**Source data**
--

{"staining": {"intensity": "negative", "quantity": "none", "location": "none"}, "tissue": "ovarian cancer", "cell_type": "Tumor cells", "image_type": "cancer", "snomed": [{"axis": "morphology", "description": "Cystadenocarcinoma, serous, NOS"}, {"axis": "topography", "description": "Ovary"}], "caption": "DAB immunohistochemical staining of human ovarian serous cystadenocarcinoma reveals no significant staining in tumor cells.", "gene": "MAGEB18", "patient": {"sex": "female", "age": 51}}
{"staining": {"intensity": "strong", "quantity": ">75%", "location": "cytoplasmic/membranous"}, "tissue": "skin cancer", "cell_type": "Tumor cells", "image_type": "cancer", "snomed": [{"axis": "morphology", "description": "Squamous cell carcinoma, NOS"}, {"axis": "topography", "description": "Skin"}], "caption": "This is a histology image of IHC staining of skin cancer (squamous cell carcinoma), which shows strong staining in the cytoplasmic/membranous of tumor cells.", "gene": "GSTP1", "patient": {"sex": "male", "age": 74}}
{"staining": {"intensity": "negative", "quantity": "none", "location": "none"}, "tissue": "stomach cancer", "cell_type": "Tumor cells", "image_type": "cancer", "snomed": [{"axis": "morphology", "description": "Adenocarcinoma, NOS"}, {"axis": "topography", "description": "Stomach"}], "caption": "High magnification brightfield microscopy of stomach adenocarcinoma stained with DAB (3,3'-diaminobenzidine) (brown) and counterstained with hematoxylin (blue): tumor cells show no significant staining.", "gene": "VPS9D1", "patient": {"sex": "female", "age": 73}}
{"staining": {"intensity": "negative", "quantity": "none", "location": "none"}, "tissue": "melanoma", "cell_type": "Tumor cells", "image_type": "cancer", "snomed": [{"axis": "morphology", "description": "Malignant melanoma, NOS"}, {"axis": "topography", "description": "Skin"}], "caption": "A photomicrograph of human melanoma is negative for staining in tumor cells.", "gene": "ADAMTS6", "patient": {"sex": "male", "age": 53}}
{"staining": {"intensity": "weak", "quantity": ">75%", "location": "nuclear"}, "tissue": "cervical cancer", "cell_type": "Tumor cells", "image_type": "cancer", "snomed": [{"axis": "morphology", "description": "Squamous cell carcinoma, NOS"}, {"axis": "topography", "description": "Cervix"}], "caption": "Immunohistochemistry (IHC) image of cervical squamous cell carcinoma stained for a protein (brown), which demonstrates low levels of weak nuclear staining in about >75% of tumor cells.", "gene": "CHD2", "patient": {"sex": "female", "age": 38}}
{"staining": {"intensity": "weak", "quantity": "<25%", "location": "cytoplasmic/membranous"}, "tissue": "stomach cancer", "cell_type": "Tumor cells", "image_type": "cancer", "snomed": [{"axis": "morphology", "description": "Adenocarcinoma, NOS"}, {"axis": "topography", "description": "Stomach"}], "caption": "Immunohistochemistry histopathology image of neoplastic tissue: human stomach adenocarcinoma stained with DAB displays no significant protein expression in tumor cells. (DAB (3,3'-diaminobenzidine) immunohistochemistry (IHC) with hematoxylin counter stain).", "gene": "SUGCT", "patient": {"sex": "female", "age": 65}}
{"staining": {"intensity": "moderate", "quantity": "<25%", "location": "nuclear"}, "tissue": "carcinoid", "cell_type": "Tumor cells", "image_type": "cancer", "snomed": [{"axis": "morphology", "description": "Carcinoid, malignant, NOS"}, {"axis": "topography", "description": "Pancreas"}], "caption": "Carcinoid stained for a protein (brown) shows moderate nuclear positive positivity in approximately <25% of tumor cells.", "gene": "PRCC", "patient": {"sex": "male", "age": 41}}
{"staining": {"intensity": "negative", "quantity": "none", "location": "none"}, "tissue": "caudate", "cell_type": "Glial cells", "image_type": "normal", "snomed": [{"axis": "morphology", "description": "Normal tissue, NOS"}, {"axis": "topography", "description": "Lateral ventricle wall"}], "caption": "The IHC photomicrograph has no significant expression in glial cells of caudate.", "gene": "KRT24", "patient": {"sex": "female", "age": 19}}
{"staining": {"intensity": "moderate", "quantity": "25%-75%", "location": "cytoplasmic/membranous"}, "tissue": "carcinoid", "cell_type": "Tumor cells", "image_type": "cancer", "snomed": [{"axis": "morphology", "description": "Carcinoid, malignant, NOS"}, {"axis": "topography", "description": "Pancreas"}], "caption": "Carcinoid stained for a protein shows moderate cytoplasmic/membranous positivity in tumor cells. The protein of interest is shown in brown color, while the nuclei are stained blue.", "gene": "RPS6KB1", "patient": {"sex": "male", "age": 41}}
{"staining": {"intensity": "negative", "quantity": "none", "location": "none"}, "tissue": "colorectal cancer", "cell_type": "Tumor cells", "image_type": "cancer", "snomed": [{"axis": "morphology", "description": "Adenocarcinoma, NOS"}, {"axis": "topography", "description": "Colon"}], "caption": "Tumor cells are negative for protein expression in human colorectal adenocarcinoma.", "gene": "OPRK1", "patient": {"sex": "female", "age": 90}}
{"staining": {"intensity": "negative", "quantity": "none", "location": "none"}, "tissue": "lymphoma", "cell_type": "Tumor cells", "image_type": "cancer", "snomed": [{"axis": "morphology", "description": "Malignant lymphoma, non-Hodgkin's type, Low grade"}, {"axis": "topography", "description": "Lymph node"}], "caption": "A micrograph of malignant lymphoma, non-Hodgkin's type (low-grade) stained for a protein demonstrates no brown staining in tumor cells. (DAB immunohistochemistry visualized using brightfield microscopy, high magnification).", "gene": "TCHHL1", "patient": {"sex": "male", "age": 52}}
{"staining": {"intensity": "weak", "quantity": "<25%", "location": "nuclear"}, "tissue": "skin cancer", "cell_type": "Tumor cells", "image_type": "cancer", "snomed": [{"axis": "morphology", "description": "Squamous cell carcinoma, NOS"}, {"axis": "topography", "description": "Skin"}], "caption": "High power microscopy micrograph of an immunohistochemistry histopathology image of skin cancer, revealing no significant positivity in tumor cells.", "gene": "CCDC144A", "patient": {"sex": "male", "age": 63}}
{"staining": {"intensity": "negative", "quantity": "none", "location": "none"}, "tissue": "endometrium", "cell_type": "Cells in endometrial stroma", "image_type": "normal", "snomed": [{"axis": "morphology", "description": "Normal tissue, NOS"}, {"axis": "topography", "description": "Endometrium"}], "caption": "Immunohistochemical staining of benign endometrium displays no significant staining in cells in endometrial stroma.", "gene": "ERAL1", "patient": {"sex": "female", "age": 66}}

--

**Goal of the exercise**
Gather each line in the data that holds the string "photomicrograph".

**Final answer**
{"staining": {"intensity": "negative", "quantity": "none", "location": "none"}, "tissue": "melanoma", "cell_type": "Tumor cells", "image_type": "cancer", "snomed": [{"axis": "morphology", "description": "Malignant melanoma, NOS"}, {"axis": "topography", "description": "Skin"}], "caption": "A photomicrograph of human melanoma is negative for staining in tumor cells.", "gene": "ADAMTS6", "patient": {"sex": "male", "age": 53}}
{"staining": {"intensity": "negative", "quantity": "none", "location": "none"}, "tissue": "caudate", "cell_type": "Glial cells", "image_type": "normal", "snomed": [{"axis": "morphology", "description": "Normal tissue, NOS"}, {"axis": "topography", "description": "Lateral ventricle wall"}], "caption": "The IHC photomicrograph has no significant expression in glial cells of caudate.", "gene": "KRT24", "patient": {"sex": "female", "age": 19}}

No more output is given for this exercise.